Bible Verse#3 - Psalms 55:22

Man, I have had a lot of anxiety lately. We move into our house on Monday (March 24th) and it seems like I can’t get things prepared fast enough. Jaci works 55 to 60 hours a week and sometimes I feel like she isn’t doing her fair share (and I know this is not the case…she is trying really hard with the time that she has). It seems like I can’t get up early enough to get everything done that I want too before work. It seems like wedding plans are never ending. I feel as if I don’t spend enough time with friends and family. Jaci gets really upset when I get so nervous and on edge all the time. She thinks I am going to get another ulcer and that was REALLY bad news the first time it happened. My health insurance is giving me crap and I keep having to put them in their place over a dermatologist visit four months ago. I feel like Jaci and I are spending more money than we should lately. I got stood up by a hero of mine that I was suppose to meet for lunch (he couldn’t help it, his daughter was sick, but still). Things are getting busy at church. I ordered my M.I.A. album on Amazon like a week ago and it still isn’t here. My dog has been driving me crazy with her anxiety (doesn’t like all the boxes and clutter around here…she is very confused). I didn’t get to send my Nephew an Easter basket this year and I feel soooooo bad about that. I have been working really hard on creating the ultimate March Madness bracket. I have been in a very heated discussion thread in a conservative politics blog called Braden’s Corner. He posted one little post about high gas prices and he blamed environmentalists and it just set me off the deep end. So, rather than be productive the last couple of days I have been over on his blog giving him piece after piece of my mind and it is doing me absolutely no good to get myself riled up over the debate with him like I am. He can be a real jerk and I am letting him get the best of me with his negative attitude. Don’t get me wrong, he writes a great blog and I really enjoy its content; it is just that he ALWAYS has to be right and if he is wrong he tends to ignore your facts and takes very personal jabs at people in order to avoid the subject…UGH! I will be writing a blog very shortly about my love/hate relationship with politics and how my feud with Braden is a classic example of it.

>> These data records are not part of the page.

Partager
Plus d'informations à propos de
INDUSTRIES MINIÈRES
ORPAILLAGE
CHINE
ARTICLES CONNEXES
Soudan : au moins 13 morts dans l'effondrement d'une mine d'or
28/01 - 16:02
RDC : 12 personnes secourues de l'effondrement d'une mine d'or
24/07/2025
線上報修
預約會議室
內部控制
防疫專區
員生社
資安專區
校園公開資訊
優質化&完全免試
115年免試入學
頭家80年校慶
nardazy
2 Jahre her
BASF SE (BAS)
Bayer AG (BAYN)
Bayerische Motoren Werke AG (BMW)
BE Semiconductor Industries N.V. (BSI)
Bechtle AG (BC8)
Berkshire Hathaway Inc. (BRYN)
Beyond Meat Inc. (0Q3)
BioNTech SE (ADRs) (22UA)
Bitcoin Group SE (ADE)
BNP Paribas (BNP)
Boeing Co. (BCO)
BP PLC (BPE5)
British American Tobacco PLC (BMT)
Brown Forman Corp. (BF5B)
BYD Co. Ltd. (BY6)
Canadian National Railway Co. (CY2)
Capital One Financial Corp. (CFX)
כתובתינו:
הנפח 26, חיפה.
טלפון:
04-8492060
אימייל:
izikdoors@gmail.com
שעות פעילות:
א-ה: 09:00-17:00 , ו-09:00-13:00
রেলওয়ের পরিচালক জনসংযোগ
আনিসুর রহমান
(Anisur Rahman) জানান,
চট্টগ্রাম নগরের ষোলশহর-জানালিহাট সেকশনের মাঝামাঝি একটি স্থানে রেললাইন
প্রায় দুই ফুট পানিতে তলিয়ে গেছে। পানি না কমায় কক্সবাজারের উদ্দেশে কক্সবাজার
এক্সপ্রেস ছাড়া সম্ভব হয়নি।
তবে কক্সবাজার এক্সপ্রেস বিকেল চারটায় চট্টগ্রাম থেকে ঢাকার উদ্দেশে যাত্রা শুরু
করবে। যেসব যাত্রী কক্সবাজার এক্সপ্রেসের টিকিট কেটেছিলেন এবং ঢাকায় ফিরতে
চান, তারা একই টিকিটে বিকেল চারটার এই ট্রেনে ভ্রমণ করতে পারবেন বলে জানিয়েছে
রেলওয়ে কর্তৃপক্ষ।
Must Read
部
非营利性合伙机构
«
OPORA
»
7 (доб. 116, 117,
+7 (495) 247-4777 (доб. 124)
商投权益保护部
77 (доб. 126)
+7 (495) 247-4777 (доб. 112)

So, needless to say I am freaking out about a whole bunch of things lately that I really just need to let go of and cast upon God through prayer. There is no sense in holding onto all these things and making myself miserable when God desperately wants to help. I have a tiny black notebook that I carry with me wherever I go and I write down almost EVERYTHING in. I cross things off as I have completed them or if I no longer think about them. Lately it seems like I am doing a lot more writing than crossing off, but that is beside the point. I wrote out PSALMS 55:22 on the inside cover to remind myself every time I open up my task/thought booklet in order to say a mini prayer. No matter what I get accomplished and what I fail to make enough time for and don’t get accomplished, God will sustain me. He won’t let me down. Anxiety is so unnecessary when I have my best friend on my side. Lighten up already, Andy. Enjoy the ride!
I sincerely hope that your personal troubles do work out. We’re having our share of them here, too. We have a new member of the family on the way very soon, and it’s at the point now where we both want it over with and done.
So we disagree on global warming/climate change, not a reason for any animosity toward one another, especially when looking at it all from a broader perspective, right?
You’re a good guy Andy, and you really seem to have good intentions.
Take care.
Best -
Braden
P.S. And yes, I can be a jerk, but don’t ever take it personally.